**Your goal:**
Write out the lines of the data word for word, starting at the very beginning and ending at the line that contains "Recommended", with that line included.

**Data supplied:**
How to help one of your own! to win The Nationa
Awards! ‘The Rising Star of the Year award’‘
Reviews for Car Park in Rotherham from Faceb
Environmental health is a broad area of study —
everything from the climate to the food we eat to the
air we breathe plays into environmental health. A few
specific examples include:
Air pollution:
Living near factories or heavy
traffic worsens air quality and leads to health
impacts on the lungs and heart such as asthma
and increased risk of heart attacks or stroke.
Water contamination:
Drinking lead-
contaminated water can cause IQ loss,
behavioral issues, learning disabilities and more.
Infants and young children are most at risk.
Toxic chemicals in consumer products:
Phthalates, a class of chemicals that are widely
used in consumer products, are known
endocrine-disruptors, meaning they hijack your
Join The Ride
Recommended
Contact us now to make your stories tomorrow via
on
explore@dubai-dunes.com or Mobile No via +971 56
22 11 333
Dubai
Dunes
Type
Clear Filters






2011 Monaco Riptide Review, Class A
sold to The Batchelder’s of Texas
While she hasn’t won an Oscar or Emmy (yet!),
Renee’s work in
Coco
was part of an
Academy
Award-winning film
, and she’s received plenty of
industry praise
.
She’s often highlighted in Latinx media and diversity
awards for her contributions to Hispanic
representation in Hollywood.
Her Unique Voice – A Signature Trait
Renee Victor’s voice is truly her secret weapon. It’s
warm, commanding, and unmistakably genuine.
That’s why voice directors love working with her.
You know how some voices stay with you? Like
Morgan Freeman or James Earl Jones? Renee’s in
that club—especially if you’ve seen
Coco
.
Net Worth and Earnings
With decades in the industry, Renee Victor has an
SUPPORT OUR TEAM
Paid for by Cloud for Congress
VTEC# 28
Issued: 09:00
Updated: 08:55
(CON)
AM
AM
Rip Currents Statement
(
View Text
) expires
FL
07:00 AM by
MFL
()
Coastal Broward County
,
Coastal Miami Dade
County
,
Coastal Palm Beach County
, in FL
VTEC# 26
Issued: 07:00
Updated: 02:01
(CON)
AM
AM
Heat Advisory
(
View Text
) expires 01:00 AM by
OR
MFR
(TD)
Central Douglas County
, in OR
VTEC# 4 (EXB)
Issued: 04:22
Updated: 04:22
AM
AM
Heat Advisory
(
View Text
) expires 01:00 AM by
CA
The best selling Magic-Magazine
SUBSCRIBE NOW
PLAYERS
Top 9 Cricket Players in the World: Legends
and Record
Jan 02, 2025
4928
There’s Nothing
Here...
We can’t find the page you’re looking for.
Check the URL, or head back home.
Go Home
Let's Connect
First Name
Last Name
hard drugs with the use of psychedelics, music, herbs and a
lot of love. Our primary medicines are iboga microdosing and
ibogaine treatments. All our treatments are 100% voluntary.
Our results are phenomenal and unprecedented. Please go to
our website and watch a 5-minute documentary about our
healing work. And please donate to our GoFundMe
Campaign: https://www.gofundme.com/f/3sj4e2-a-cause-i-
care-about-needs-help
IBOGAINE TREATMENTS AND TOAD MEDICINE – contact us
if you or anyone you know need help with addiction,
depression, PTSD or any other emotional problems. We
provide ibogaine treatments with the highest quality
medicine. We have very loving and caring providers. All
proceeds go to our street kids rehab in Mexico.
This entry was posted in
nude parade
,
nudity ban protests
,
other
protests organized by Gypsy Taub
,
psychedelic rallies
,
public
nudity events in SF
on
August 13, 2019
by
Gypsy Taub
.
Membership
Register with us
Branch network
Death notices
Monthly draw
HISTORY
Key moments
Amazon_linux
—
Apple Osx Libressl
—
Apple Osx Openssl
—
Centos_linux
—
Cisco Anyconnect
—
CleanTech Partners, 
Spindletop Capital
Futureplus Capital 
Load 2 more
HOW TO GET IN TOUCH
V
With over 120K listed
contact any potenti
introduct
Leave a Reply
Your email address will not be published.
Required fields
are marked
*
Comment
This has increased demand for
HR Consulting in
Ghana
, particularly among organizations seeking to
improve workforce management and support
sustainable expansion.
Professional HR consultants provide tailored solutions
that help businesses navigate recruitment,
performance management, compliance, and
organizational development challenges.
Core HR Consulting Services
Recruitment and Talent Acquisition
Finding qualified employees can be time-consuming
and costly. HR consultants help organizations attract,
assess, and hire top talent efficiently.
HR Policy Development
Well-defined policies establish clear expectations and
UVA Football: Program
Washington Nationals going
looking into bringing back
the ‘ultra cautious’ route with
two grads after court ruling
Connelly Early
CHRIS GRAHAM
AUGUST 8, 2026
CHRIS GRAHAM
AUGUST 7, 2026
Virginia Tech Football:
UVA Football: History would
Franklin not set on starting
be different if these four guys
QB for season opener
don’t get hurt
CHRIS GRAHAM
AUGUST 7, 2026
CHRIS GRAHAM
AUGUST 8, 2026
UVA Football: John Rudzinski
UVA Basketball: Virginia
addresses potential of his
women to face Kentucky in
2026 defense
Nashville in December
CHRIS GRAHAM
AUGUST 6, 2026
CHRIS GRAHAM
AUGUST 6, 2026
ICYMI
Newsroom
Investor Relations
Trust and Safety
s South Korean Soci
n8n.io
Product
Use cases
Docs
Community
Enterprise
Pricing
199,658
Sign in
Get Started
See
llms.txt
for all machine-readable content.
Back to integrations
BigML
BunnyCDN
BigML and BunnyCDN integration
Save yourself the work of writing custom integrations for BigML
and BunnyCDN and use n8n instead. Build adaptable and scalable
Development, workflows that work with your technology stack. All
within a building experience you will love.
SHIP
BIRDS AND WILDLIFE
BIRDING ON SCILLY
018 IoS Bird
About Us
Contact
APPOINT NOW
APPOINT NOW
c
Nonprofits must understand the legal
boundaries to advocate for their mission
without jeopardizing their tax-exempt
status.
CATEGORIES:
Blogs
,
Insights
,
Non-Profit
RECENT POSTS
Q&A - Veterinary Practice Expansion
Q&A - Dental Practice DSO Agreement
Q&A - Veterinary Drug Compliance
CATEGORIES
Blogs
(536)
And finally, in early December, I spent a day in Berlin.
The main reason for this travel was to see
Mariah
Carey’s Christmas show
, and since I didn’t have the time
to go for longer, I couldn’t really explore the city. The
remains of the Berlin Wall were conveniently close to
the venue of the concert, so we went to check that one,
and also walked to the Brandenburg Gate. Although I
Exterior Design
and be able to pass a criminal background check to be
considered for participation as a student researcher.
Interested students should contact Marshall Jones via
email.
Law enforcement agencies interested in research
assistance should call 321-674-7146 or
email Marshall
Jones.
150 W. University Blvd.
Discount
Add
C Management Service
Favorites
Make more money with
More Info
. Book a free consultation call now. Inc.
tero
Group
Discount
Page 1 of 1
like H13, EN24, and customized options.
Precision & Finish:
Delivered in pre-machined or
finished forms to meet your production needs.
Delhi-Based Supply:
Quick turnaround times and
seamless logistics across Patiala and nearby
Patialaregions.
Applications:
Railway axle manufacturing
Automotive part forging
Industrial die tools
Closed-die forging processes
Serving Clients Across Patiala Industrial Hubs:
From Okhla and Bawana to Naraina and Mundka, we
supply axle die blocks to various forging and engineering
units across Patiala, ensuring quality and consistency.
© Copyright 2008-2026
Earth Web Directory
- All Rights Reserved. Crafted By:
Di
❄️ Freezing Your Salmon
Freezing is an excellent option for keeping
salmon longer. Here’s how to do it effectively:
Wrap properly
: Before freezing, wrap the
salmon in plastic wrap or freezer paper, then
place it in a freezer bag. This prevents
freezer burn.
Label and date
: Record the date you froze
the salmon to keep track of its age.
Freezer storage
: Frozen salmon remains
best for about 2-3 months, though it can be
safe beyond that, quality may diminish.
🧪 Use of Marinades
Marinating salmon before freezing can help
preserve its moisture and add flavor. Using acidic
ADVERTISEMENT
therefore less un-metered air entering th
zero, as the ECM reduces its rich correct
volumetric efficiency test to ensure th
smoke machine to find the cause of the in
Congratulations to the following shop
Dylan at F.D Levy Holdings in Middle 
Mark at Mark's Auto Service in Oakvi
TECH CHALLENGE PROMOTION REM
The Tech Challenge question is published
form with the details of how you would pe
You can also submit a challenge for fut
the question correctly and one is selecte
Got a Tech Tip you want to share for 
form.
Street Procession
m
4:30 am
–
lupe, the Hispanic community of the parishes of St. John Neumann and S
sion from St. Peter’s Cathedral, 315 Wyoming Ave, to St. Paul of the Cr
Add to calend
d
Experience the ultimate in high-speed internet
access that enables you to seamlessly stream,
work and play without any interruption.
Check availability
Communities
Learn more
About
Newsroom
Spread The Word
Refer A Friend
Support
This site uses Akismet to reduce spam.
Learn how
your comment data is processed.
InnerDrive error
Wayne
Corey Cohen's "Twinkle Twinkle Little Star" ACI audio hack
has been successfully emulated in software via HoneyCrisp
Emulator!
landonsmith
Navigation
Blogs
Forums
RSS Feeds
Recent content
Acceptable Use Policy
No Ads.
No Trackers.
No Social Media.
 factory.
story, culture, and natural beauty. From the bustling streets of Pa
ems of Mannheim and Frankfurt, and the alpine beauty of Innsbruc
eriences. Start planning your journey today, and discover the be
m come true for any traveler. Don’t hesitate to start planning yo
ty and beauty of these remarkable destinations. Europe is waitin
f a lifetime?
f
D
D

**Expected answer:**
How to help one of your own! to win The Nationa
Awards! ‘The Rising Star of the Year award’‘
Reviews for Car Park in Rotherham from Faceb
Environmental health is a broad area of study —
everything from the climate to the food we eat to the
air we breathe plays into environmental health. A few
specific examples include:
Air pollution:
Living near factories or heavy
traffic worsens air quality and leads to health
impacts on the lungs and heart such as asthma
and increased risk of heart attacks or stroke.
Water contamination:
Drinking lead-
contaminated water can cause IQ loss,
behavioral issues, learning disabilities and more.
Infants and young children are most at risk.
Toxic chemicals in consumer products:
Phthalates, a class of chemicals that are widely
used in consumer products, are known
endocrine-disruptors, meaning they hijack your
Join The Ride
Recommended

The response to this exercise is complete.